◆ **Document passage**
□ □ □ □ □ □ □

In contrast, there have been so many documentaries on about Rome and all the excess and self centered degradation of slaves, the gladiators, lions killing Christians, thumbs down. The Republic gave way to an Emperor at Augustus and all rulers were a Caesar after that. No wonder Thomas Jefferson admired the ideals of Greece over those of Rome. His architecture, and that of justice halls of America may seem like the glory of Rome. They are not. They represent the freedom ideals of ancient Greece, as his serene Monticello shows. He was our Democratic Republican President, more emphasis on the democratic than the republican, I think. I stand with Tom.

Antique History, Democracy - Slow Boat To China

Ancient Greece lifted the souls of men of imagination and thoughts they had wanted to express for ages. But in ancient Egypt there was no time for that; all rules and thoughts of any worth were by decree by the reigning Pharaoh of Egypt. Greece was a land that, like Rome next door did have a winter when the people could not grow crops and had to be able to survive an occasional winter blast unknown in fortunate Egypt.For many months each year in Athens or Rome the weather would not allow crops to grow, and it was a matter of ample food storage.

And always, there was ample fresh food in Egypt, where the frosts never followed.Three crops a year were common, and to hungry people to see the abundance of crops and figs and dates dropping from their trees onto the ground uneaten, caused visitors such wonderment. Egypt was the bread basket of the Mediterranean, where ships would line up at the mighty wharfs created by Alexander to supply the known world within this vast sea, and pull in and enjoy the riches. But being free to speak your mind was not allowed in ancient Egypt. Nor, for long was free speech allowed in Roman times. The idea of theaters to act out actual events led to free discussions in Athens between free men, some at least.

Thomas Jefferson and others saw in America a new Greek Democracy of free Men in a New World, and it has come to be, imperfect but evolving well. The founding fathers of what came to be America considered the ways of Imperial Rome and Democratic Greece. Wisely, they chose the democracy of Greece and a vote for all. This would be a far superior means of creating a nation. Gone should be the days of a Caesar or Kaiser or Czar or Emperor. When free, the First Founding Father George Washington did as no Napoleon would ever do. He refused to be crowned king, and stepped down after two terms, in order to not set a precedent, or appoint a son as his heir.

□ □ □ □ □ □ □

◆ **Extracted entries**

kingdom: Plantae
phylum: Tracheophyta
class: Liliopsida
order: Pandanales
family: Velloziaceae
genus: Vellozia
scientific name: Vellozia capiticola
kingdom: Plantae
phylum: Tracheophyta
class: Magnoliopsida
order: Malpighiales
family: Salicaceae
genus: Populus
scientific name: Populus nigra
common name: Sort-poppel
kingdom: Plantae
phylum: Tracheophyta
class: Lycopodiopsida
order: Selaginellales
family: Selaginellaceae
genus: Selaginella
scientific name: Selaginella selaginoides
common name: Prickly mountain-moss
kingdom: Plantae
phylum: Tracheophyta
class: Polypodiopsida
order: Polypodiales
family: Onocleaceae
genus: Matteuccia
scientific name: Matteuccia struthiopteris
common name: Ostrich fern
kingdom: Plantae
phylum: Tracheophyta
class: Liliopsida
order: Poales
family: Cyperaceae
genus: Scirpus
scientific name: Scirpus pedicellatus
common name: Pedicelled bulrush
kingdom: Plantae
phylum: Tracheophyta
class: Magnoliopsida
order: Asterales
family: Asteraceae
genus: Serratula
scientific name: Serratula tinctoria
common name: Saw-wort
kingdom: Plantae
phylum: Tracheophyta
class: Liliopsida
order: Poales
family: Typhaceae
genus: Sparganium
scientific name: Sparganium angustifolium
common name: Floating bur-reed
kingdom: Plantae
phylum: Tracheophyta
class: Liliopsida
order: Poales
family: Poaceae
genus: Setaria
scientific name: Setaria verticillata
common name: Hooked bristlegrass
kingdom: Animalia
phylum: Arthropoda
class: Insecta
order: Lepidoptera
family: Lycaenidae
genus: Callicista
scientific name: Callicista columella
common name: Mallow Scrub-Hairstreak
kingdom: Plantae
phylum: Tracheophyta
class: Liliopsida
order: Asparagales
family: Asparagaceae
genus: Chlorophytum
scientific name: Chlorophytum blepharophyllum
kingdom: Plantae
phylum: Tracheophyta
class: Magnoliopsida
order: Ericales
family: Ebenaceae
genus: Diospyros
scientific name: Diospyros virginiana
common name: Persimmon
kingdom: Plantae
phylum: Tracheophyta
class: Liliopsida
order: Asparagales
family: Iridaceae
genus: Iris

□ □ □ □ □ □ □

◆ **Exercise brief**
Extend the essay on ancient Greece, Rome and American democracy from the end of its last paragraph.

◆ **The answer**
And now, as the Adam Smith example of Hong Kong and Japan and Singapore and Malaysia proved that well regulated free capitalism provides more riches than the common poverty of state control by those who understand party politics but have long lost connection by a fair election to hear what the people want. A court mandarin who does not need to face the people for approval in elections can make many decrees and have the army carry them out. Up to a point.

Democracy is not in China yet, but in these storms we notice a very nervous leadership out there with a megaphone asking forgiveness for the weather and that the army was not quicker to help. If you were the Mighty Khan inside the Forbidden Temple might you also not quake. The times are most certainly changing. And we feel that is a good, if belated thing. As we have had the good fortune to have been brought up to understand capitalism and democracy as if it is a given. And around the world in too many places it is not that yet at all.

Yet it is coming. And hopefully one day other grand parents can share the joy of one such as I, who is amazed at this new generation again. My grand daughters are on the net more often than at the mall, or watching the television. History would seem to make it inevitable that free speech and this range of personal choice will soon make it through the remaining shreds of the bamboo or silk curtain. And we think that is a very good thing.